Except that at some point, two separate tasks will simultaneously do
something
a library won’t like, and that library will deadlock. Or segfault. Or
worse,
give corrupt data.

Which means that the Rakefile author is responsible, then, for fixing
the
deficiencies in the library. Or they have to contact the library author,
and
attempt to get the library fixed. Making every single Ruby library
thread-safe is a laudable goal, but also not going to happen.

You could solve a lot of that, I suppose, by forking instead – but that
introduces its own problems.

unknown · September 13, 2008, 4:46pm

I have restored the original ‘multitask’ for single-threaded mode
only. Now Drake and Rake should have functionally identical codepaths
for single-threaded mode (default behavior); my previous assertion of
such which wasn’t quite true.

I have also taken Thomas S.'s suggestion for a randomizing option
(credited in the ChangeLog).

New sections of the README:

=== Migrating to -j

First of all, do you want to bother with -j? If you are satisfied
with your build time, then there is really no reason to use it.

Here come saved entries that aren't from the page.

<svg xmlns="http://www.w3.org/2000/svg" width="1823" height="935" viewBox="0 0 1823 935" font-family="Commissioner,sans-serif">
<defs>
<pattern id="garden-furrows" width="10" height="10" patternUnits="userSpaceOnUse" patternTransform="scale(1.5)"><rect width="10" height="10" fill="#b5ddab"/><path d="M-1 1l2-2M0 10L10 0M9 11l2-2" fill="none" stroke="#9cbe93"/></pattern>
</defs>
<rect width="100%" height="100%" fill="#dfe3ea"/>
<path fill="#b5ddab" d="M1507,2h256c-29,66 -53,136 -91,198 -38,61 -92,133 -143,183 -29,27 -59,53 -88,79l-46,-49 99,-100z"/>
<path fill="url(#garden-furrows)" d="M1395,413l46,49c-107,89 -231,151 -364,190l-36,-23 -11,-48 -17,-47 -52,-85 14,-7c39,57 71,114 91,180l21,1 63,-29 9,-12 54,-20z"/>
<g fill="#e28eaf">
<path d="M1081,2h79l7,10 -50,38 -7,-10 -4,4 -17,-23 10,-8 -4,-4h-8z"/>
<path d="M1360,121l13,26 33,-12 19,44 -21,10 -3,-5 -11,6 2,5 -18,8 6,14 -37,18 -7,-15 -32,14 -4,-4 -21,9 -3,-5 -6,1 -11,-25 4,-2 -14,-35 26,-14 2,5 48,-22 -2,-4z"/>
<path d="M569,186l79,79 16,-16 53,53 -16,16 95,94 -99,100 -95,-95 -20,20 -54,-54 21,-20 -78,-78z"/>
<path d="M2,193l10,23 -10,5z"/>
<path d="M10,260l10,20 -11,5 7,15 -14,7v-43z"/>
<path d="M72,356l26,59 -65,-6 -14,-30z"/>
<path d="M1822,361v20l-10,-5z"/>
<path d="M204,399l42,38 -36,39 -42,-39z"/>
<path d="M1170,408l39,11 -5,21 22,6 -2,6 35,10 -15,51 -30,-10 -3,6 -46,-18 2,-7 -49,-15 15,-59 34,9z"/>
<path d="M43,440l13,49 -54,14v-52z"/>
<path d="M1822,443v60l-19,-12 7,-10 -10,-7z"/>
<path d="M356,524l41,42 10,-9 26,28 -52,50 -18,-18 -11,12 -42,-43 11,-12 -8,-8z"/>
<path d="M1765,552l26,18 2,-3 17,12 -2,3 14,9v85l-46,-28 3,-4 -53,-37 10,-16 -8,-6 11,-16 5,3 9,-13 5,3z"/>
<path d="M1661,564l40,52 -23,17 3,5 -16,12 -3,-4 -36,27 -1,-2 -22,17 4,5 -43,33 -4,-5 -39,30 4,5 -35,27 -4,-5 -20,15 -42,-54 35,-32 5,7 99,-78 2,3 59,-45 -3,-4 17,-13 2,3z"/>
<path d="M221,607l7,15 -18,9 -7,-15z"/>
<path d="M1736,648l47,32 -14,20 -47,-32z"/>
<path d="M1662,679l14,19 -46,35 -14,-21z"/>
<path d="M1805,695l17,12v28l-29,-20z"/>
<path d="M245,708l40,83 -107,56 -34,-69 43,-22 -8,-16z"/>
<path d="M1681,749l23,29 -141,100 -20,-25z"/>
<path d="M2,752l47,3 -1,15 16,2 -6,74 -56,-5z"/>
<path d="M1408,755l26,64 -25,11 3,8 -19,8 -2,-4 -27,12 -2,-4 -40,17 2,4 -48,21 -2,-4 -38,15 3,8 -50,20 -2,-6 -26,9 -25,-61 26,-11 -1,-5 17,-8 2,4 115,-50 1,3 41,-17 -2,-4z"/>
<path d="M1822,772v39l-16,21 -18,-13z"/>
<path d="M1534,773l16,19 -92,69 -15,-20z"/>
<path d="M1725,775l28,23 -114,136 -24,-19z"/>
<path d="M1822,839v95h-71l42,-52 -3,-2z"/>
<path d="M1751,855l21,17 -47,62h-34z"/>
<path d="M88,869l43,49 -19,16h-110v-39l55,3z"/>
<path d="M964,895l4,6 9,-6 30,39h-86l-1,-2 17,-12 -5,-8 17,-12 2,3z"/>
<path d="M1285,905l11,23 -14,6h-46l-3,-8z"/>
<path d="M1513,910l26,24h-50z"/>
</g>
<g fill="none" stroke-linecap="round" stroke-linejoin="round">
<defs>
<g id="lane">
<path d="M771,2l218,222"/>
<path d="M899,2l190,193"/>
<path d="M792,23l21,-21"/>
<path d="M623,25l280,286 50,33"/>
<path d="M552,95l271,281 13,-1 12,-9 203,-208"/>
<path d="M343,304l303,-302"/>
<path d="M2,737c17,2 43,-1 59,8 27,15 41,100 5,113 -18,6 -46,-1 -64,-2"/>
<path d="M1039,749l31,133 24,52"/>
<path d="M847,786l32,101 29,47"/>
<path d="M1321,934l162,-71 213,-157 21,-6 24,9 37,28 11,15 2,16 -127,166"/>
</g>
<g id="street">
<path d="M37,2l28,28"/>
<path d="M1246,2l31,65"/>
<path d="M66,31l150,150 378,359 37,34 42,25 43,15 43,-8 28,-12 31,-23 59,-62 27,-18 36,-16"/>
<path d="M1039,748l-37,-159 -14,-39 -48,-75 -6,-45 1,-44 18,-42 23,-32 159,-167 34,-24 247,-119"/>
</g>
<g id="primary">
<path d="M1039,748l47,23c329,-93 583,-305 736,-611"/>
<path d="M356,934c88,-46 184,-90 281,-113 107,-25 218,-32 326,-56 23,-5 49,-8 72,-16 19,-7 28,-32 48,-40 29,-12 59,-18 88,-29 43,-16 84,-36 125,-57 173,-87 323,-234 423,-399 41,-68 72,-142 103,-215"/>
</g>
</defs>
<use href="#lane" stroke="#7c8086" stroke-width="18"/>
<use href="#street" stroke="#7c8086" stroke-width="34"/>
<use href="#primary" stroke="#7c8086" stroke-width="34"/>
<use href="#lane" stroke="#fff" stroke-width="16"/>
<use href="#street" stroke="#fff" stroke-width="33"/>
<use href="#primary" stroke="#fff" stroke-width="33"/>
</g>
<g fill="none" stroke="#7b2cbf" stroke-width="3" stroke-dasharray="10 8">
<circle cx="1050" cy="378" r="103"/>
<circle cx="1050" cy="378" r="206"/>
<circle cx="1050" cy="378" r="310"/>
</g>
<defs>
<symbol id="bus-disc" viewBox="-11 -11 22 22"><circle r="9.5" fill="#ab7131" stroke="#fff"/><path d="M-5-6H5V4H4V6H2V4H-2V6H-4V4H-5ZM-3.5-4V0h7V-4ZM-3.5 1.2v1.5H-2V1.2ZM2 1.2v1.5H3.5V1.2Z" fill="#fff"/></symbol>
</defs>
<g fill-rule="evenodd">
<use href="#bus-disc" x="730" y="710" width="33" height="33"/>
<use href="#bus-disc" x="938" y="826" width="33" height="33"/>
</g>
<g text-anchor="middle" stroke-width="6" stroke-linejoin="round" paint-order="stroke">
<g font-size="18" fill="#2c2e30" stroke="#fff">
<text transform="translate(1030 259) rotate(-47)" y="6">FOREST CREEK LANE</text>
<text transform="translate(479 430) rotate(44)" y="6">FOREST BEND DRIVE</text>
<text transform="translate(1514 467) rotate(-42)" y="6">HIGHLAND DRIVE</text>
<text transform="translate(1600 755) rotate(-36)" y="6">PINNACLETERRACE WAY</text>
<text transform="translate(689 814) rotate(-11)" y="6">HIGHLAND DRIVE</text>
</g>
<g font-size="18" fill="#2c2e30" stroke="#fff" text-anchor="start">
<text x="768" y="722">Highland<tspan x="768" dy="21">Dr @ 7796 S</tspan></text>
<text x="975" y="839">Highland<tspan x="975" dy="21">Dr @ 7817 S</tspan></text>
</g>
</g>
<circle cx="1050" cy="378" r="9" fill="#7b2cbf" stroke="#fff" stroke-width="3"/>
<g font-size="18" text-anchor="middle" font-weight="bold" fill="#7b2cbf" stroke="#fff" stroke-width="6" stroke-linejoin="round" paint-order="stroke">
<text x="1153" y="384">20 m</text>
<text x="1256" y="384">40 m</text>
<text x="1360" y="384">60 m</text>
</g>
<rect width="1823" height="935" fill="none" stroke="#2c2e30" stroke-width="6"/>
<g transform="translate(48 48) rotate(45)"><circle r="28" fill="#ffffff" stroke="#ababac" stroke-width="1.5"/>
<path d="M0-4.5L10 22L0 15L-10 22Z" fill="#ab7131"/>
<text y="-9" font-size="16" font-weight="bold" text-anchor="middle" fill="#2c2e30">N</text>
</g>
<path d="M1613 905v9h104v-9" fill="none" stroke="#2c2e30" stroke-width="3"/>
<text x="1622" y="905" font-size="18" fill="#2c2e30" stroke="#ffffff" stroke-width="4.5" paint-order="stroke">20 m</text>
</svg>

If on the other hand your build takes twenty minutes to complete, you
may be interested in investing some time getting the full dependency
tree correct in order to take advantage of multiple CPUs or cores.

Though there is no way for Drake to fathom what you mean by a
correct dependency, there is a tool available which helps you get
closer to saying what you mean.

% drake --rand[=SEED]

This will randomize the order of sibling prerequisites for each task.
When given the optional SEED integer, it will call srand(SEED) to
produce the same permutation each time. The randomize option also
disables +multitask+.

Though this option may produce an error due to an unspecified
dependency, at least it will be an error which is exactly the same on
each run (with SEED). In addition, you’ll have the major debugging
advantage of using a single thread.

This option will also work in multi-threaded mode. After all, once
-jN is running smoothly there is still no guarantee that you have it
right. However with each successful execution of drake -jN --rand,
the probability of correctness approaches 1 (though asymptotically
so).

(The only way to prove correctness is to test all such permutations,
which for any non-trivial project would be prohibitively large,
especially those which meaningfully benefit from -j.)

=== MultiTask

When more than one thread is given, +multitask+ behaves just like
+task+. Those tasks which may properly be run in parallel will be run
in parallel; those which cannot, will not. It is not the user’s job
to decide. In other words, for -jN (N > 1), +multitask+ is an alias
of +task+.

For -j1 (default), +multitask+ behaves as the original.